GIVEN PASSAGE ->

Masao Muraki: Then in Q1, top line performance was good. CET1 ratio will not decline so significantly and ROE will improve. Is that the right interpretation?
Hiroyuki Moriuchi: CET1 ratio will not decline due to this factor. We don't think so. As you rightly pointed out, we are also hopeful that this will lead to improved ROE.
Operator: Next question comes from BofA Securities, Tsujino-san.
Natsumu Tsujino: Regarding personnel expense on a Q-on-Q basis, it's up by more than JPY 6 billion. But in the U.K. regulatory change, there was regulatory change. And from the third quarter, there has been a change made to the deferred compensation. So what's the impact coming from them? That's my question. And also, then in the first quarter, what is going to be the impact coming from them? Could you explain? Another question relates to global markets. In April compared to the fourth quarter, wholesale outperformed compared to the fourth quarter. In other words, I believe that's due to thanks to global markets performance and Japan equity was mentioned, and it may be the case for overseas as well. But could you speak more about geographical split, equity or FIC and something like that?
Hiroyuki Moriuchi: Thank you, Tsujino-san, for your questions. Regarding personnel expense, in the fourth quarter, as you pointed out, or in the third quarter, we made the announcement, but deferred compensation change, so that had an impact. And as a result, in the fourth quarter, we booked a relevant impact. Compared to the third quarter, the impact, the amount is smaller. However, it's about the same as in the third quarter. In the third and fourth quarters, deferred compensation related expense is booked. But in the third quarter, I explained it, but there is a timing gap, timing difference in terms of bookings. So for the fourth quarter, in terms of the amount, it's smaller. And this year, the impact is going to get closer to 0. As for the compensation regulation relaxation in the U.K., I am skipping details, but it's one-off in nature. So it's similar to the difference, quite a slight in the booking timing. That's my answer regarding personnel costs. Regarding April, when wholesale performance improved compared to the fourth quarter. The main factors are as follows: In wholesale, mainly rates, equity products drove the outperformance. And in the fourth quarter, rates, especially from the middle of March based upon the turmoil in the Middle East, the risk had to be controlled. So it's not just about the end of year factors, but due to risk control, revenue slowed down. And in April, we saw the significant improvement. Equity product is continuously performing well. As for nations, please give me a moment. As for the geography -- geographical split, all regions compared to the fourth quarter, we see outperformance, but regions other than the U.S. are particularly outperforming. The U.S. is performing well, but compared to other regions, growth rate is relatively lower. I hope I answered your question.

TASK INSTRUCTIONS ->
**1)** Answer these from the earnings call transcript:
(a) Which firm is Tsujino-san from?
(b) From the middle of which month did risk in rates have to be controlled, and because of what?
(c) Which region's growth rate is described as relatively lower than the others?
**2)** Write the next part of the earnings call transcript, picking up right after "I hope I answered your question."
The rows aren't needed for any of this.

LISTED RECORDS ->
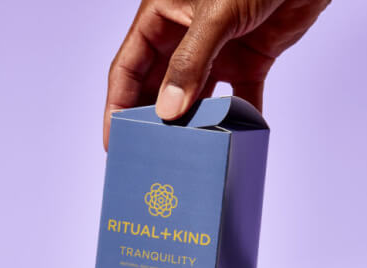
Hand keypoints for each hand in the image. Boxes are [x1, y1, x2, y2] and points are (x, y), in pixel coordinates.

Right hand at [103, 0, 330, 148]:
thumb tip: (169, 111)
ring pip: (197, 95)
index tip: (116, 141)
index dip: (118, 105)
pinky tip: (236, 140)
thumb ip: (191, 62)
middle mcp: (185, 35)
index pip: (128, 67)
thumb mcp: (216, 14)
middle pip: (158, 86)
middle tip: (149, 155)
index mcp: (161, 16)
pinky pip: (240, 95)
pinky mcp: (250, 57)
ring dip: (194, 122)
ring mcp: (218, 49)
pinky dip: (238, 117)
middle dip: (153, 119)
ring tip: (187, 155)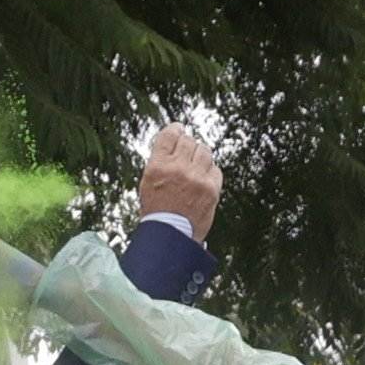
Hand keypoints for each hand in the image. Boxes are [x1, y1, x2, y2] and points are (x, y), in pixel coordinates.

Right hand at [137, 123, 220, 241]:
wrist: (171, 235)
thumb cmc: (158, 210)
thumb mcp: (149, 181)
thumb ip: (161, 161)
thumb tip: (175, 142)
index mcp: (158, 165)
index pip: (169, 135)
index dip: (176, 129)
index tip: (179, 129)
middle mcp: (177, 168)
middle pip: (189, 141)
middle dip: (188, 145)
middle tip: (188, 152)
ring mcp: (196, 178)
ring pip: (204, 151)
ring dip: (200, 155)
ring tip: (196, 164)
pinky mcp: (211, 189)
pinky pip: (215, 169)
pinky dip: (210, 171)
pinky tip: (204, 178)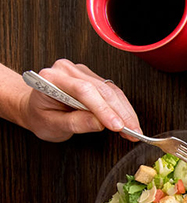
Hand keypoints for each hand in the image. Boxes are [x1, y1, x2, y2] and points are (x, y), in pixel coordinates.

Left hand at [20, 59, 141, 141]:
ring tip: (134, 130)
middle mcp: (67, 71)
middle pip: (101, 90)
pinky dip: (123, 108)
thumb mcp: (52, 125)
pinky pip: (113, 92)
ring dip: (125, 111)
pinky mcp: (93, 78)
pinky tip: (129, 121)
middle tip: (132, 132)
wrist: (36, 108)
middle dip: (120, 113)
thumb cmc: (40, 116)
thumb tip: (100, 123)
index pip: (83, 90)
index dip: (103, 109)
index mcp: (51, 78)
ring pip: (111, 90)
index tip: (117, 126)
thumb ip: (75, 123)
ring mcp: (82, 72)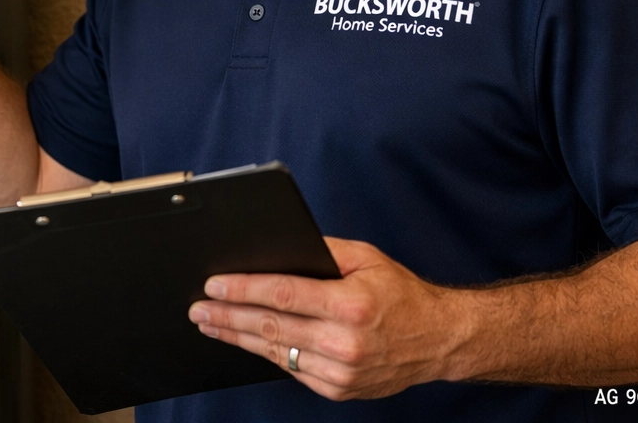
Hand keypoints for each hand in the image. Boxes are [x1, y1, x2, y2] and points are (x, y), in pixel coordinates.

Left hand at [188, 238, 468, 400]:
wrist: (438, 340)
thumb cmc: (400, 294)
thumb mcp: (365, 257)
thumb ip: (321, 250)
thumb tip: (276, 247)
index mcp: (351, 303)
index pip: (283, 295)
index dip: (243, 290)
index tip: (213, 285)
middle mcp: (346, 341)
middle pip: (271, 327)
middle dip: (228, 316)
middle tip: (198, 308)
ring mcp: (342, 372)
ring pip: (276, 352)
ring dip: (238, 338)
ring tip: (211, 325)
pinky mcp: (339, 389)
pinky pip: (293, 370)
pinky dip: (267, 354)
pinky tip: (246, 342)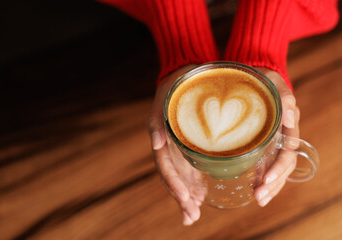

RESPONSES TO THE EXERCISE ->
**1)**
(a) BofA Securities
(b) March, because of the turmoil in the Middle East
(c) The U.S.

**2)**
Natsumu Tsujino: I have not captured everything, but U.S. was doing well as of the end of fiscal year -- previous fiscal year, if I am not mistaken, the U.S. business was strong. On the other hand, compared to the U.S. in the first quarter, growth is limited.
Hiroyuki Moriuchi: Tsujino-san, sorry, I did not explain clearly, but bottom right on Page 12, you can find revenue by geography. In Americas, in the fourth quarter, revenue has come down relatively significantly in Americas compared to other regions. That's partially due to seasonality and also due to the impact from the Middle East. Since the middle of March, we had to control business. So especially macro business in Americas was particularly impacted and the timing didn't work well, especially the last 1 week of the month. And those -- that happened. And then the situation got relaxed. And then there has been a less tension after April, and we saw recovery.
Operator: The next question is Daiwa Securities, Watanabe-san.
Kazuki Watanabe: Daiwa Securities, Watanabe. I have 2 questions. First, private credit, $2.4 billion you explained. You also said diversification is in place, software by sector, can you give us some more detailed breakdown? And retail, private-related products, what is the redemption call? And what is your policy of sales going forward? And secondly, capital policy. You didn't announce any new buyback program. RSU, JPY 40 billion, it would be JPY 20 billion about buyback, 50% total return -- total payout ratio to shareholders. Is that the right interpretation?
Hiroyuki Moriuchi: Watano-san, thank you very much. First of all, private credit sector diversification. So what is the picture? Overall, health care, business service, software and computer service, consumer, engineering and construction, these are the sectors included. Mostly health care and business service occupy quite a large proportion. Software, not necessarily high in terms of percentage. And on top of that, there is regional diversification in place as well. And regarding the second half of your first question, retail customers, private credit, what about the redemption and regarding sales policies, as client sentiments, there is some conservativeness. But at the moment, we are not seeing any calls for cancellation or requests. Originally -- or to begin with, when we sell to retail customers, we tell them that it's based upon the assumption of mid- to long-term investment. And when we obtain their understanding, we sell those products to them for the first time. So I think those communications have been effective so much so that there hasn't been any significant run. And on buyback and total payout ratio, first half, second half put together, full year RSU included 58%. Excluding RSU, it's beyond 50%. So I hope that answers your question.
Kazuki Watanabe: Regarding buyback, announcement timing, if there's an announcement in 4Q, that would be fiscal year '25.
Hiroyuki Moriuchi: The JPY 60 billion buyback program we announced in Q3, in Q4, we assumed the Q4 profit and we defined the amount based upon our assumption.
Operator: The next question comes from JPMorgan Securities, Sato-san.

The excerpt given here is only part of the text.